The Government is committed to providing the clarity and guidance that industry needs to make informed business decisions based on Australia’s priorities.
A key element is the Defence Industry Development Strategy, which establishes the framework and principles for the direction of defence industry policy for what will be a consequential decade for Australia’s national security, and beyond.
The Government is also engaged in reforms to defence procurement to support the development of Australian defence industry and respond to the Defence Strategic Review.
One of the most profound differences in Australia’s defence industry over the past half century is the impact of technological change.
Technological disruption is the new normal. With new capabilities emerging, we have to invest in a focussed way, to speed up the innovation and acquisition cycles, to deliver credible deterrence over the short and long term.
That is the purpose and mission of the Advanced Strategic Capabilities Accelerator (ASCA).ASCA commenced operations on 1 July 2023 and will fast-track delivery of advanced technologies needed to solve Australia’s highest national security challenges.
It will enable Defence to lift our capacity to rapidly translate game-changing ideas into capabilities that give the ADF an asymmetric advantage.
It will also help align and transform the US, UK, and Australian defence industrial bases, through our AUKUS Pillar II efforts.

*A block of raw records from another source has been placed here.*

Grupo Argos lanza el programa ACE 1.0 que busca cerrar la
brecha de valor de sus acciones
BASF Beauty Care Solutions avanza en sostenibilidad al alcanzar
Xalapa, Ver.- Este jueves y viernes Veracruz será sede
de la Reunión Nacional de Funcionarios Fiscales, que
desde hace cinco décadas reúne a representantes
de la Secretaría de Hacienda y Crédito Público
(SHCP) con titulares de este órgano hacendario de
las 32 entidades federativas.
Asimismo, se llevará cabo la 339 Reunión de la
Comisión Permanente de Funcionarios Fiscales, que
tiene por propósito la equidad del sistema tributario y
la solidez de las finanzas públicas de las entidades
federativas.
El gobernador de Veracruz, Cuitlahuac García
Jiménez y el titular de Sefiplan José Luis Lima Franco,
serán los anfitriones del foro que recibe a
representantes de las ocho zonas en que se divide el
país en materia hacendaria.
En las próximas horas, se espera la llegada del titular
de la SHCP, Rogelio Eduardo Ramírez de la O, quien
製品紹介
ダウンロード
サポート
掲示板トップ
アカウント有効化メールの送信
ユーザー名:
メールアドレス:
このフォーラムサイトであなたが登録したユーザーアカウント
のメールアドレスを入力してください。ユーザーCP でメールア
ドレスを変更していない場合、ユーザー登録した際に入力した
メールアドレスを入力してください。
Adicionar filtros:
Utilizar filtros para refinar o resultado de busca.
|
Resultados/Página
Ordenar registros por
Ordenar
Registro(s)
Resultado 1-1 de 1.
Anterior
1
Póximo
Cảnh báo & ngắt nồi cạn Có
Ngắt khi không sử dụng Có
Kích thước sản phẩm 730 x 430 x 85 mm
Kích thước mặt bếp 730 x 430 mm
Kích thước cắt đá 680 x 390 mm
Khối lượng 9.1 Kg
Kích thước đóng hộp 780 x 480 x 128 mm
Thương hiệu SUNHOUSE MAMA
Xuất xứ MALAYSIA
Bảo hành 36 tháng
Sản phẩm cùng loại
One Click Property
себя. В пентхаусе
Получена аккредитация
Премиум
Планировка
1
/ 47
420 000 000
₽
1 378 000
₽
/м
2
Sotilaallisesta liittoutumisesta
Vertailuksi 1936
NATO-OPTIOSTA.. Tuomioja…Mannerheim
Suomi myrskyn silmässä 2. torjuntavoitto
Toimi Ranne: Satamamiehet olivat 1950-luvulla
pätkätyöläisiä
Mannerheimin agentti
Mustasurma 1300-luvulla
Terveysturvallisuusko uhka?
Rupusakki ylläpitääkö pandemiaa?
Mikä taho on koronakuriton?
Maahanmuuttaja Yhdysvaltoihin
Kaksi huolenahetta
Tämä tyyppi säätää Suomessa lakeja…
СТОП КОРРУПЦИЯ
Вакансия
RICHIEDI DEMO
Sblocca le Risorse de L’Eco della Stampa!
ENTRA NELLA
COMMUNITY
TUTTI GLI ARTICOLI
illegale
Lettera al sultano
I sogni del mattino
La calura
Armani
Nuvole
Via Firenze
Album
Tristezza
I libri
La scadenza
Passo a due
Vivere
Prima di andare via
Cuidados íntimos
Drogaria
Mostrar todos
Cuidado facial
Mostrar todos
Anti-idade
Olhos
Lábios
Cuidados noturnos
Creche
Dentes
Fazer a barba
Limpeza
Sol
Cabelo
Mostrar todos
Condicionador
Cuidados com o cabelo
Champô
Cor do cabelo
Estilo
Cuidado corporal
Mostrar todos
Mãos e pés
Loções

The Government is investing $3.4 billion over the next decade to accelerate the development and transition into service of disruptive capability solutions that address priority defence challenges at the pace and scale required to deliver advantage to our war fighters.
This is an additional $591 million above planned spending on defence innovation over the decade
One of the critically important priorities identified by the Defence Strategic Review is the establishment of a Guided Weapons and Explosive Ordnance Enterprise.
Acquiring enhanced long-range capabilities across all domains, which will deliver a persistent, long-range, all weather, rapid response capability that is operationally deployable and tactically mobile is fundamental to the ADF’s ability to hold an adversary at risk in Australia’s northern approaches.
And the Government is committed to establishing domestic missile manufacturing, to build up Australia’s defence industry, protect our supply chains and contribute to easing global demand.
Across the services and across the nation, the Government is working at pace to deliver its vision of a fully integrated and more capable ADF that will work seamlessly across the five domains to deliver enhanced and joined-up combat power.
We have also demonstrated our commitment to supporting Australian defence industry so we can make more of the critical defence equipment we need and build our industrial base.
Implementation of the Defence Strategic Review represents the most substantive transformation of Defence in over 30 years, requiring whole-of-government and whole-of-nation uplift to ensure we have the ability to defend not only the nation, but our interests.
Defence industry will be our critical partners in this great national endeavour.
I am pleased to support the 50th anniversary edition of this Directory, and with it, the opportunities to work in partnership with the industry to strengthen Australia’s national security.